Romans 1: depravity
Paul wrote the letter to Romans around 57 AD, form Corinth after the Third Mission Trip. The Ceaser Claudius had expelled the Jews from Roman (perhaps due to a quarrel about Jesus), but now in 57 AD, Ceaser Claudius had been killed and Ceaser Nero with only 19 years old assumed Rome. In this context, Jew Christians came back to Rome and to the church, causing a conflict between gentiles and Jews. The Messiah came from the Jews, were they more important? The Jews had the Law, but how the Law was important to salvation?
The gospel - the message that we are saved by Jesus - begins with the question: "why gentiles need salvation?"; Answer: "because they are sinners and deserve the death". In Romans 1, Paul wrote:
18-23 But God’s angry displeasure erupts as acts of human mistrust and wrongdoing and lying accumulate, as people try to put a shroud over truth. But the basic reality of God is plain enough. Open your eyes and there it is! By taking a long and thoughtful look at what God has created, people have always been able to see what their eyes as such can’t see: eternal power, for instance, and the mystery of his divine being. So nobody has a good excuse. What happened was this: People knew God perfectly well, but when they didn’t treat him like God, refusing to worship him, they trivialized themselves into silliness and confusion so that there was neither sense nor direction left in their lives. They pretended to know it all, but were illiterate regarding life. They traded the glory of God who holds the whole world in his hands for cheap figurines you can buy at any roadside stand.

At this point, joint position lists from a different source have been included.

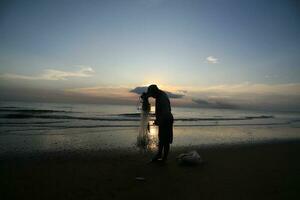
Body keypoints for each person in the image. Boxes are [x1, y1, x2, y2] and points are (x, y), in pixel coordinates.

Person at [145, 84, 174, 162]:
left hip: (167, 119)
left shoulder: (162, 98)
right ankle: (159, 155)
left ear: (154, 91)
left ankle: (164, 159)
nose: (152, 96)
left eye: (152, 94)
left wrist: (159, 121)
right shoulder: (159, 95)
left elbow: (165, 112)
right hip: (164, 119)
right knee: (161, 139)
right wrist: (146, 96)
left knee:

The gentiles didn't have the Torah; however they could understand some attributes of the Lord such as his eternal power and his divine nature; however,instead of praising the Lord, the gentiles decided to praise things in the world. Due to this refusal to come to the Lord, the Lord delivered the gentiles to a greater depravity, i.e., to their sins. That is why, the gentiles need the Messiah, to restablish their connection to the Lord.